The note in Owen’s daycare cubby said “incident report” and my stomach dropped before I even read it. Owen, 16 months old, had bitten another kid during a scuffle over a toy truck.
Then it happened again. And he started hitting me, my wife, the dog, the wall — anything within range when he got frustrated. For a few weeks I genuinely dreaded the 5pm pickup and the conversation that might come with it.
I’m an analytical guy, so I did what I do: I tried to find the root cause. Turns out the root cause is mostly just “being a one-year-old.” Here’s what I learned.
It’s developmental, not a character flaw
The first thing that genuinely helped me was understanding that hitting and biting at this age is normal. Like, statistically expected normal. Kids between roughly 12 and 24 months have huge feelings and almost no language or impulse control to manage them.
Owen couldn’t say “I was using that truck and I’m angry you took it.” So his body said it for him, with teeth. The aggression isn’t malice — the prefrontal cortex that handles impulse control is years from being online.
That reframe took a lot of the shame out of it for me. He wasn’t a bad kid and I wasn’t a failing parent. He was a developmentally normal toddler with a vocabulary of about thirty words and the emotional range of a thunderstorm.
The daycare pickup dread is real
I want to be honest about the social part, because nobody talks about it. Standing there while a teacher describes how your kid bit someone makes you feel judged, even when nobody’s judging you. I’d rehearse what I’d say in the car on the way over.
What helped was realizing the daycare teachers had seen this a hundred times. Every single one of them. The kid who bites in spring is the kid who’s reciting the alphabet by fall. It’s a phase, and the professionals know it’s a phase.
I also stopped over-apologizing and started asking the teachers what strategies they were using, so we could match them at home. Consistency between settings mattered more than my groveling.
What the research says works
The research is pretty consistent, and it’s almost boringly low-drama. Punishment, yelling, and “biting them back” (yes, people suggested this) don’t work and can make it worse. What works is calm, consistent, and immediate.
The basic playbook: get down to eye level, keep it short and firm (“no biting, biting hurts”), tend to the kid who got hurt, and redirect. The redirect part is key — you’re not just stopping the behavior, you’re giving the feeling somewhere to go.
You also can’t reason a 16-month-old out of it mid-meltdown. Long explanations are wasted breath. Short words, calm body, move on.
What actually worked for us
Three things moved the needle for Owen. First, we got ahead of the triggers — most of his hitting happened when he was tired, hungry, or overstimulated, so we tightened up nap and snack timing. Boring, but it cut the incidents in half.
Second, we gave him words. We’d narrate his feelings constantly: “You’re mad. You wanted the truck. Say ‘mine.'” Giving him even a crude verbal tool reduced the need for the physical one.
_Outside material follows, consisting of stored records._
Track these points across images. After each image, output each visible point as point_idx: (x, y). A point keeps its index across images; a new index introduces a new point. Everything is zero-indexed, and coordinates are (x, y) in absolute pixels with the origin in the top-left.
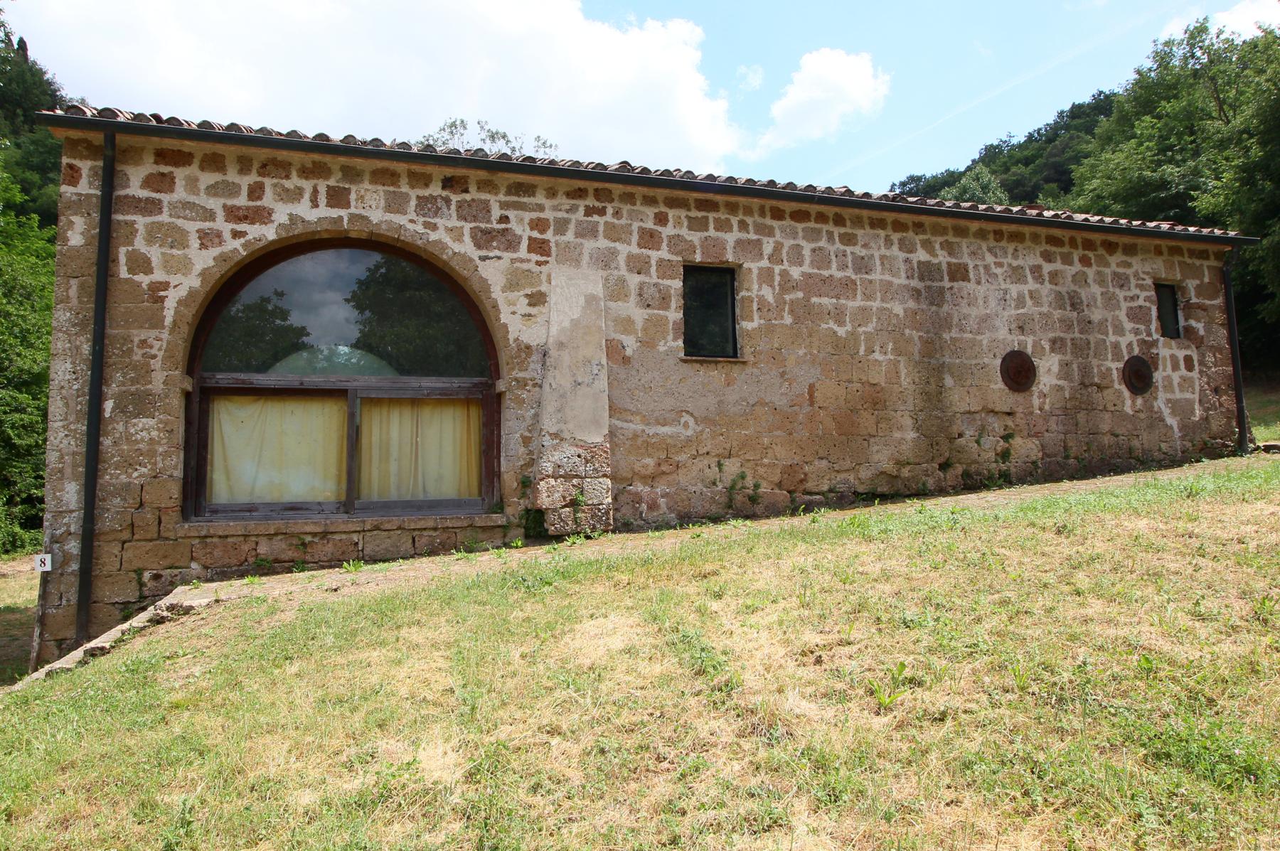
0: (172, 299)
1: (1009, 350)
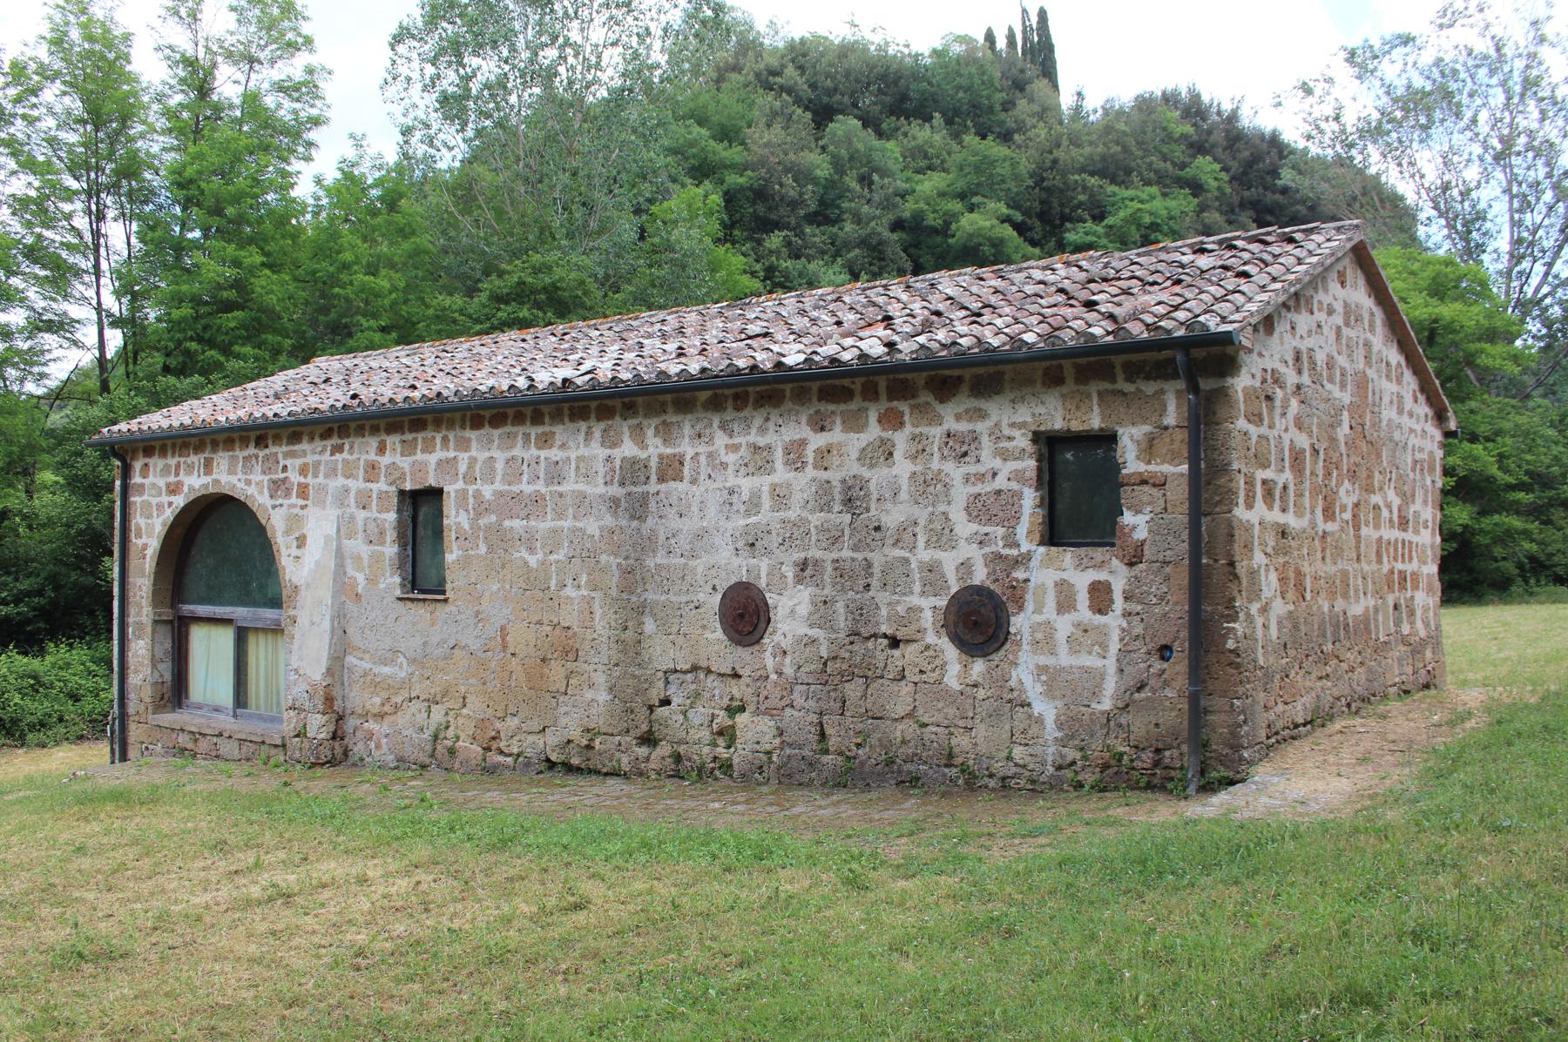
1: (733, 580)
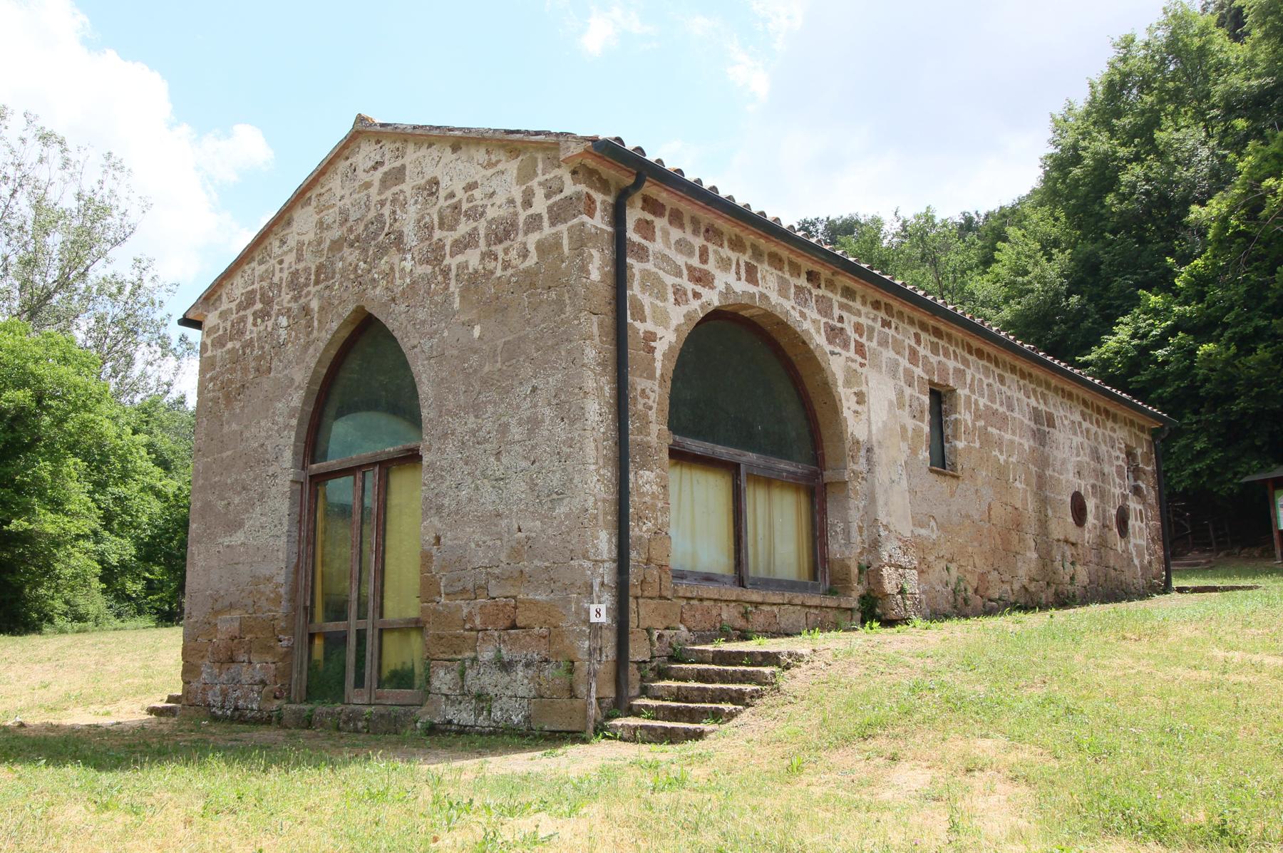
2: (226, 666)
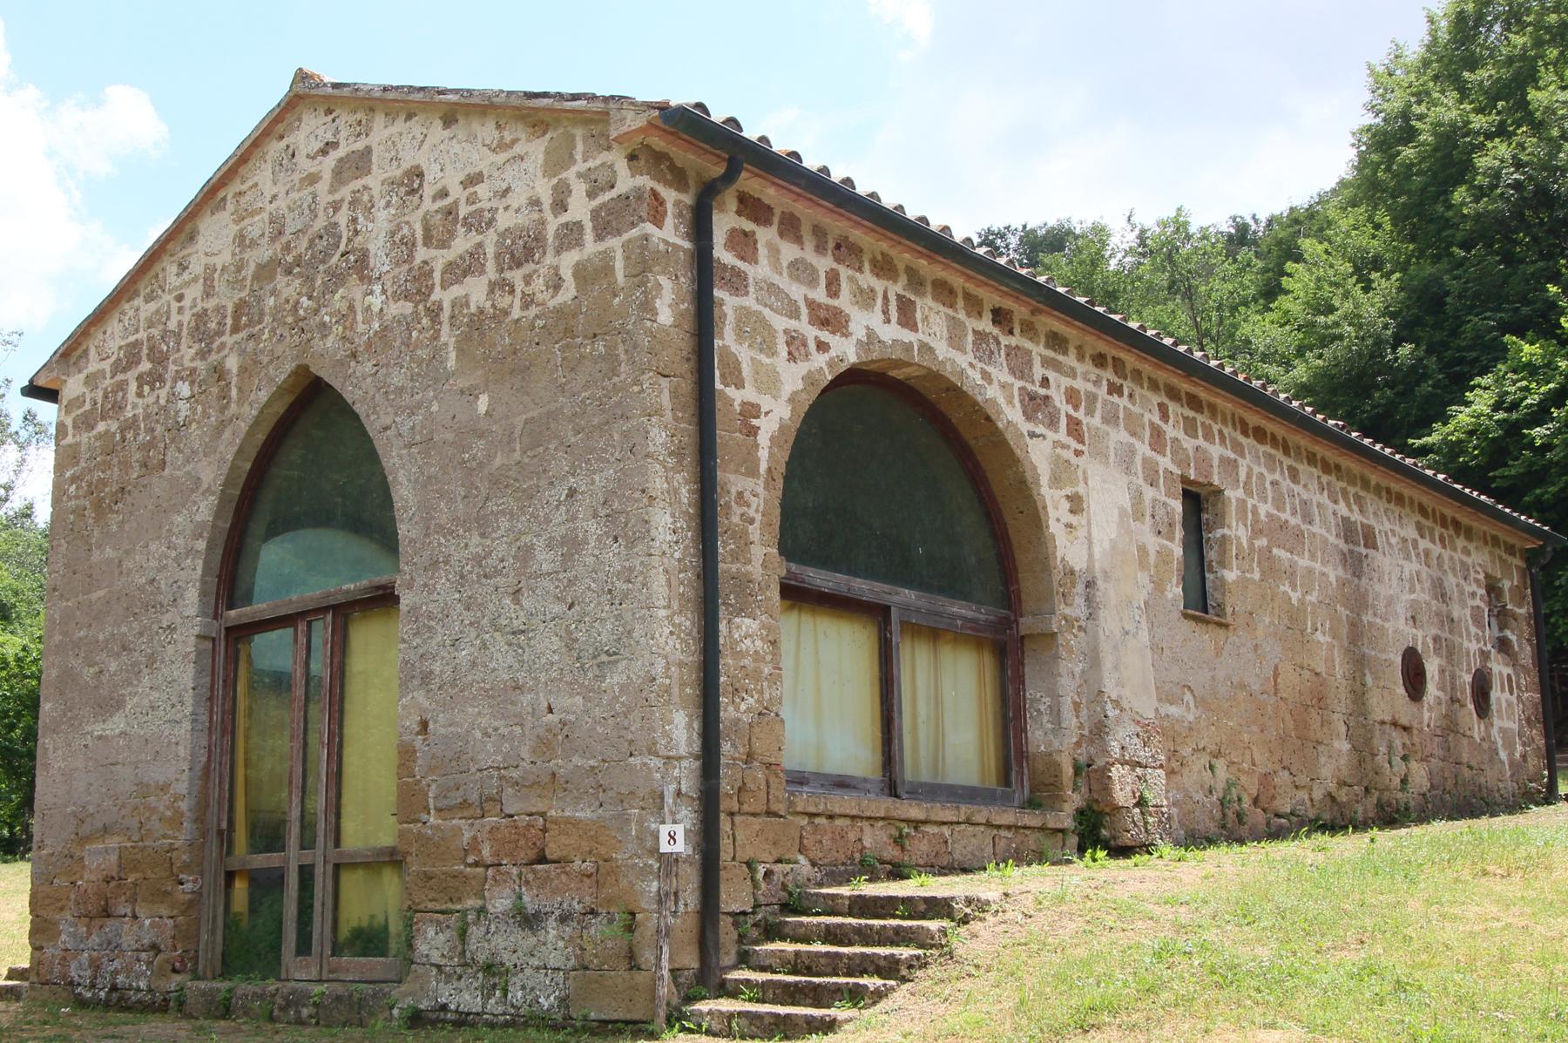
0: (767, 427)
2: (98, 922)
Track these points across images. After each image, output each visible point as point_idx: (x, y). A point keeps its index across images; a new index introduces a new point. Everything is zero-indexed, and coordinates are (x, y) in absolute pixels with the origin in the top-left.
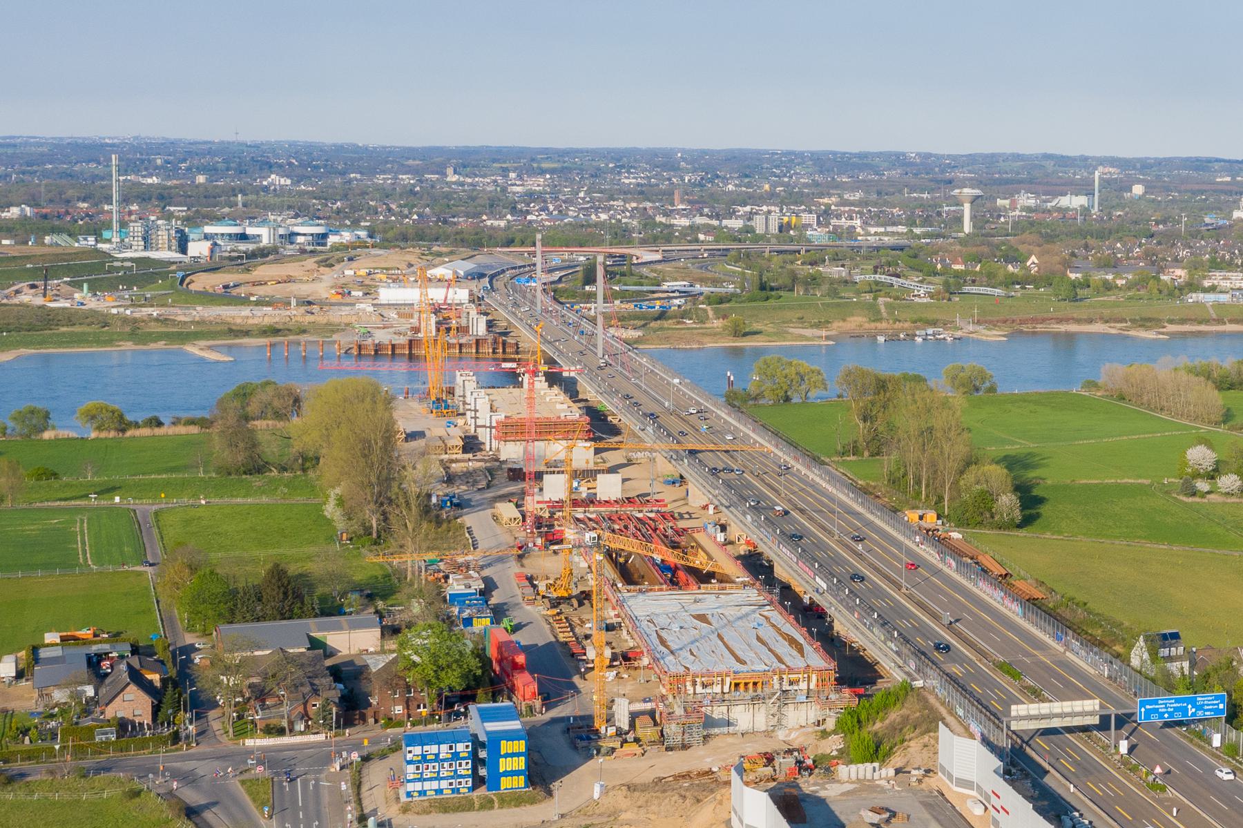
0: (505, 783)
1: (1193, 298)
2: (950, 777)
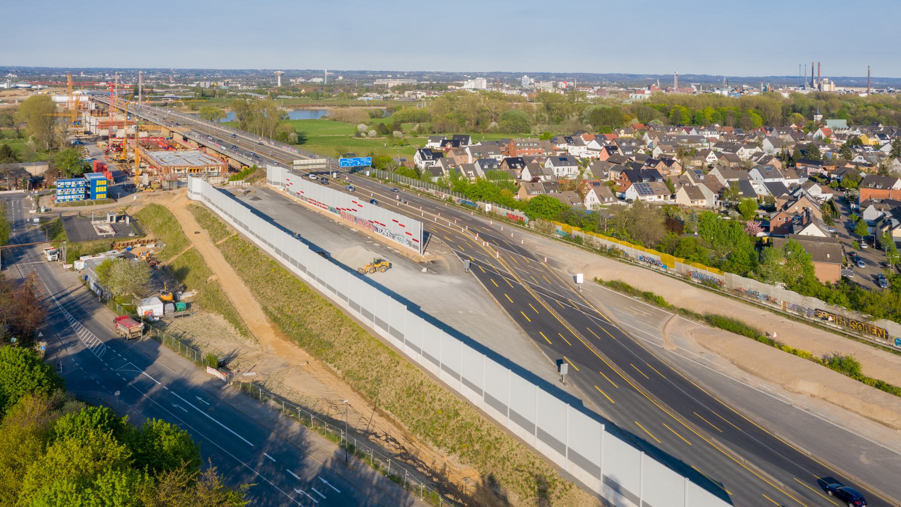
0: (98, 196)
1: (359, 99)
2: (271, 182)
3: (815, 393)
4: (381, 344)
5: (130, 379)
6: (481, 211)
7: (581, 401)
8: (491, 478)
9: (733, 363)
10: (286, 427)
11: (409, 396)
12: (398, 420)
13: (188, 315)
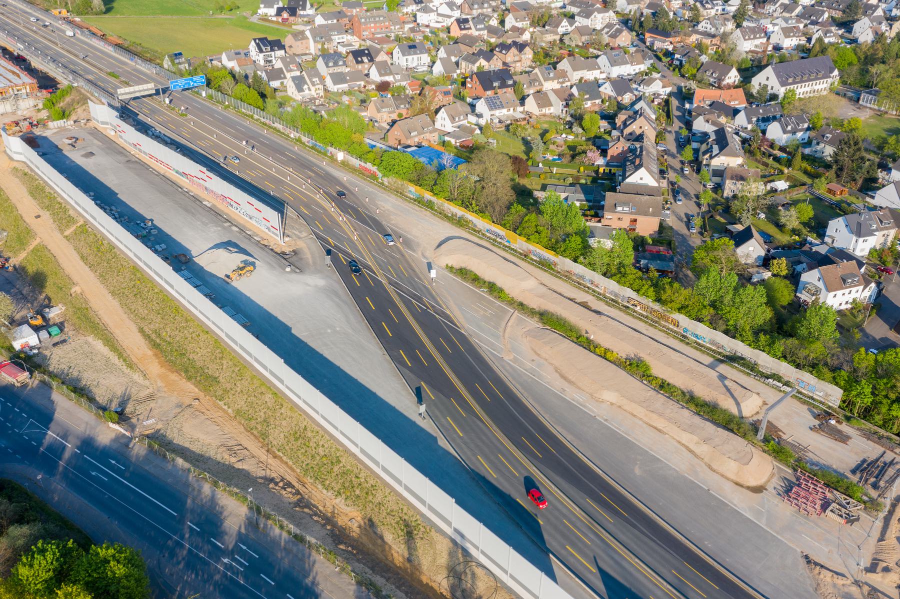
2: (98, 121)
3: (614, 402)
4: (263, 384)
5: (40, 444)
6: (333, 159)
7: (436, 438)
8: (370, 520)
9: (556, 371)
10: (199, 491)
11: (297, 439)
12: (290, 463)
13: (64, 341)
Third, we taught a replacement action. When he felt the urge to hit, we’d guide him to stomp his feet or squeeze a pillow. Sounds silly, but having something to DO with the big feeling helped more than telling him what not to do.
It passed faster than I feared
By about 18 months, as Owen’s language exploded, the hitting and biting faded almost entirely. The correlation was so clean I could’ve put it on a chart — and reader, I considered it. More words, fewer teeth. It really was that direct.
I also stopped taking the incidents personally, which sounds obvious but took me a while. When Owen hit me, it wasn’t rejection or a sign he was turning into a problem kid. It was a frustrated toddler with no better tool reaching for the only one he had. Holding that frame kept me calm, and my calm was what he was borrowing to learn a better way.
If you’re in the incident-report phase right now, dreading pickup: it’s normal, it’s temporary, and it is not a referendum on your parenting. Stay calm, give them words, watch the triggers. Your kid isn’t a biter. Your kid is a toddler, and toddlers grow out of it. You’re doing fine.